小説 新坊ちゃん④ 就職
言い忘れたが、雇われ者ながら予備校の経営はしっかり観察した。わたしは多分同じような組織運営ならできるであろう。まず講師控室である。広くて快適な部屋で世話をする若い男の人が一人だけいる。部屋に入るときも出るときもこの人の挨拶を受ける。控室に居る時間はそんなに長くない。入ったら今日教えるところの予習をし、終わったら質問に来るのがなければさっさと帰る。居るのは同業者であるから、多少気を遣うが何のトラブルもない。この挨拶をする若いのが居るおかげでだと思うが至極平和な空間であった。この人材を挨拶だけに使うのはちょっと勿体ない。そのほかの職員は皆テキパキ働いていて気持ちが良かった。そこを去るのであるから勇気が要るがわたしには縁談が大事である。

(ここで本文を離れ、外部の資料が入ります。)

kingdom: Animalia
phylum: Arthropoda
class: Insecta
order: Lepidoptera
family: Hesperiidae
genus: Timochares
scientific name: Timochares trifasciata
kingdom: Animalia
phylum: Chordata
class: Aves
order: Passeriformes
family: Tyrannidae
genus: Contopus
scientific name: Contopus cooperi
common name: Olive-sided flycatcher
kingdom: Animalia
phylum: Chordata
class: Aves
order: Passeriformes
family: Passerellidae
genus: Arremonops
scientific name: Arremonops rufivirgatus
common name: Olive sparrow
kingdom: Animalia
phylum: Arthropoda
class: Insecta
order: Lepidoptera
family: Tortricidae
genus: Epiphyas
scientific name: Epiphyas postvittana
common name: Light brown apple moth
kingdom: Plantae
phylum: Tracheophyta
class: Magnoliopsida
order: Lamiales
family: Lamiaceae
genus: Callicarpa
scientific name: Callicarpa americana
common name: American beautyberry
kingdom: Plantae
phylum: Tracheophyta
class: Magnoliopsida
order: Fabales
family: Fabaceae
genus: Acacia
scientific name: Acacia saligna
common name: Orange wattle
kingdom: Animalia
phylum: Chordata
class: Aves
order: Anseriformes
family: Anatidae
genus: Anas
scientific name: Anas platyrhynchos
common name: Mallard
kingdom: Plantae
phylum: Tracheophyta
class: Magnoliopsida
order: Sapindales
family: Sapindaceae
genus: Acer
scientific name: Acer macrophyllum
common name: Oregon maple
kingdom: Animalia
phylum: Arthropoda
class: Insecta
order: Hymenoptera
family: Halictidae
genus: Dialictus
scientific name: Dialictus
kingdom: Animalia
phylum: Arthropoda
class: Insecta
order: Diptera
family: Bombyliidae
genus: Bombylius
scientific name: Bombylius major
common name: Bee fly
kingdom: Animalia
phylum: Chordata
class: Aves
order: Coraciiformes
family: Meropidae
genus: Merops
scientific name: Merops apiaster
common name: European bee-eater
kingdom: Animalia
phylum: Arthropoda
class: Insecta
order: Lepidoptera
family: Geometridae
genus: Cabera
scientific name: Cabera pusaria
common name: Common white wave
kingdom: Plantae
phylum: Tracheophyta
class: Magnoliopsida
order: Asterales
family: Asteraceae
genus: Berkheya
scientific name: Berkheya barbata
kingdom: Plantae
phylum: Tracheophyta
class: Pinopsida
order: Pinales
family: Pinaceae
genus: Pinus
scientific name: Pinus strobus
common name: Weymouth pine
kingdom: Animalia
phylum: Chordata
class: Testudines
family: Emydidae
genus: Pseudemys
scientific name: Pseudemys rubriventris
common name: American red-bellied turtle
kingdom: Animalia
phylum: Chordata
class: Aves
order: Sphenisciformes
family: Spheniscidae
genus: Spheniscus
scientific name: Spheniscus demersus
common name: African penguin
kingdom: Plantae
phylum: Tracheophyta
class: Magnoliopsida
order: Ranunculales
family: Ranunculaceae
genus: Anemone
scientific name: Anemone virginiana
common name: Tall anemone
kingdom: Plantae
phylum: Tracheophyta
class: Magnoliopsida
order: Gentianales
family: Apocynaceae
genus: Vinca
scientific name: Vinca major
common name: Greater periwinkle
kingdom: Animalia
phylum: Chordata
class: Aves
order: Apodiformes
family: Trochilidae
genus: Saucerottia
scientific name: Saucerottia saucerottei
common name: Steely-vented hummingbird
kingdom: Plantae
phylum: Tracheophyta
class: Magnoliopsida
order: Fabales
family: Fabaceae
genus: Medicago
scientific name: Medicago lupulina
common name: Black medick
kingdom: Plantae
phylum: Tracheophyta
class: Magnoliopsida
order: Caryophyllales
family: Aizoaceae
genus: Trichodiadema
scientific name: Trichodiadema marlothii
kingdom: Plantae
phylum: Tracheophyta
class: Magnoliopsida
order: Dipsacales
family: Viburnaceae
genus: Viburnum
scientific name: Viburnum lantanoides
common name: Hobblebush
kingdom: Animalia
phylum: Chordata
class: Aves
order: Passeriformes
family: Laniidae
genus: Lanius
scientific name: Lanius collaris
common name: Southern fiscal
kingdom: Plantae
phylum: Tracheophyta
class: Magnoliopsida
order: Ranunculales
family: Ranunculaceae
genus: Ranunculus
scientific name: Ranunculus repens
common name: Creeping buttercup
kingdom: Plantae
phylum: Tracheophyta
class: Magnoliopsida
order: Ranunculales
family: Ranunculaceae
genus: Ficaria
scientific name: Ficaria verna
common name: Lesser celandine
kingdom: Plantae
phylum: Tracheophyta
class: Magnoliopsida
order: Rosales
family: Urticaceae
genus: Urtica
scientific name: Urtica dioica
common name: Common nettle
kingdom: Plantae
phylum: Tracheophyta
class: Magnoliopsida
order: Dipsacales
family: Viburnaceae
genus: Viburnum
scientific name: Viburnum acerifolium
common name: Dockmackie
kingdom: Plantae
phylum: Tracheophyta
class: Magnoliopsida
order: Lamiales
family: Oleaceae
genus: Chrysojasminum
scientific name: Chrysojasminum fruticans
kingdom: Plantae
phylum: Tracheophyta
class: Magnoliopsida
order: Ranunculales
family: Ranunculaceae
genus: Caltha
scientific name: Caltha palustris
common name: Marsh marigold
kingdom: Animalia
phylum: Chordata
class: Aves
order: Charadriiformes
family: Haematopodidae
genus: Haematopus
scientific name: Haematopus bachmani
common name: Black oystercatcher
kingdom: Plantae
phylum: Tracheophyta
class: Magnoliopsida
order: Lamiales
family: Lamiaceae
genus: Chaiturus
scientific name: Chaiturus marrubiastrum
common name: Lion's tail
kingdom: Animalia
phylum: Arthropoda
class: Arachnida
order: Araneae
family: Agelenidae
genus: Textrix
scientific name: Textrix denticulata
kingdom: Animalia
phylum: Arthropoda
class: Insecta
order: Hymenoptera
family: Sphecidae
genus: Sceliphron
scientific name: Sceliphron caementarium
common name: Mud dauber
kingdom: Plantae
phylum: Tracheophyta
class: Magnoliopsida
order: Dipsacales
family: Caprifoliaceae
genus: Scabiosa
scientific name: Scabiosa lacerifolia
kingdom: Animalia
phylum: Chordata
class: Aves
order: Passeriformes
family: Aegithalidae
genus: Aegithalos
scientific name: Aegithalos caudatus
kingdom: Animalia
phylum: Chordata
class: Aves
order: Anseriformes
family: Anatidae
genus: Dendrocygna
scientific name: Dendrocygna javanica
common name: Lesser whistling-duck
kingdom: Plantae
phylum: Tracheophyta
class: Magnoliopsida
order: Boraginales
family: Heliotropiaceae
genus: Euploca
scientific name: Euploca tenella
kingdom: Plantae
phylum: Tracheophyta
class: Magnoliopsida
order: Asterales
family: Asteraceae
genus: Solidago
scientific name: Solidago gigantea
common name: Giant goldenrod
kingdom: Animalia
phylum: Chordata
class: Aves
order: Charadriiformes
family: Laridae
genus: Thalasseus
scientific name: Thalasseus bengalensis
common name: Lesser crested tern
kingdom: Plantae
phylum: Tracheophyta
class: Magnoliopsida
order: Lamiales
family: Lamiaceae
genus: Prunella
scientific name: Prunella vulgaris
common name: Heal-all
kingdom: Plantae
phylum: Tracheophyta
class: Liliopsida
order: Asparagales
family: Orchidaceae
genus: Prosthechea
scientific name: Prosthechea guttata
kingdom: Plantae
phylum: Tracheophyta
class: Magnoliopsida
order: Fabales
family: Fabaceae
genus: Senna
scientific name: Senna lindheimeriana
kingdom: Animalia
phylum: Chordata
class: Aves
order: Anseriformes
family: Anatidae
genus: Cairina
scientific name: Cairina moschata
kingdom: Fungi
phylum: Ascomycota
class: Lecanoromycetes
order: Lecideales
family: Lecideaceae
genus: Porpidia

教職免状はあと数単位とらねばならないので慌てて聴講生を申し込んで、学校の先生になる方針を立てた。これなら終身雇用であるから先方の親も文句がないであろう。採用試験は夏の暑い日であった。まず一般教養の試験があるのだがそれ以外の試験も含めて試験問題が情けないほどレベルが低い。そのうえ品がない。わたしは数年間だけど大学入学試験問題を熱心に解いてきた。品のない問題を出す大学はランクの低い大学である、一流大学はさすがという出題をする。教員採用試験は最低ランクの大学よりさらに品のない出題をするところである。どうも教育委員会といのはあんまりレベルの高くない人材が集まっているようであると見当がついた。さもなくばここに雇われている人々は気を入れて仕事をしていないのであろう。
面接に出てきたのは、頭の中身はどうだか知らないが恐ろしく威張りクサッた老人が偉そうな口をきくので驚いた。何を聞かれてどう答えたのかさっぱり覚えがない。予備校の職員はテキパキしているうえに偉そうでない。両者全く異なる。しかし何事も縁談のためである、ここはいらざる批判をしないで賢く振る舞わねばなるまい。
無事採用になって、実際四月に赴任するまでが最後の予備校勤めである。予備校の校長もさらにその上に居る理事長もいい人であった。校長に辞める前にあいさつに行くと長いことご苦労様でしたとねぎらってくれた。さらに理事長のとこへも行けと言うので行くと餞別に見たこともない上等のボールペンをくれた。これは今でも大事にとってある。理事長は一代で巨大な学校を作ったひとである。それでも腰の低い愛想の良いヒトであった。わたしは今でもあんな人になりたいと思い出す。
さて念願の縁談であるが会ってみて驚いた。写真の人物とはかなり違いがある。まあそれはお互いだから文句は言わないことにしても、「不動産賃貸業」というのが曲者であった。お父さんは真面目なサラリーマンでたまたま所有していた小さな家を貸に出して月四万円とかのおカネを得ているということである。よく見ると釣書には小さい字で勤めている会社名が書かれており、不動産賃貸業が大きな字で書かれていたため見落としてしまった。月四万円は無いよりは良いけどこれは業としてやってるんじゃないだろう。
自分にもやっと運が廻ってきたと勘違いしたのである。もう天にも昇る気分で勝手にあれこれ自分にいいように物事を解釈してしまったのである。自分は運のいい人間であると思い込もうとしたのである。しかし反省してももう遅い。予備校は辞めると言ったし公立高校へ赴任する四月はもうすぐである。この縁談は断ってとにかく就職はして次の本当の運が廻って来るのを待つことにした。唯一良いことは、これから毎年三月にびくびくしなくて済むことこれだけであった。しかしなってみて分かったことだが学校にはもう一つだけだが良いことがあった。夏休みである。予備校の夏は本当にかき入れ時で忙しいが、学校は暇であった。収入が半分以下になったのは痛かったがこの二つのことがあるのでまあ許そうかという気になる。
しかし、良いことはこの二つだけであとは悪いことだらけであった。学校は悪魔が住む所である。現代の伏魔殿である。それは採用になった四月一日に早速分かった。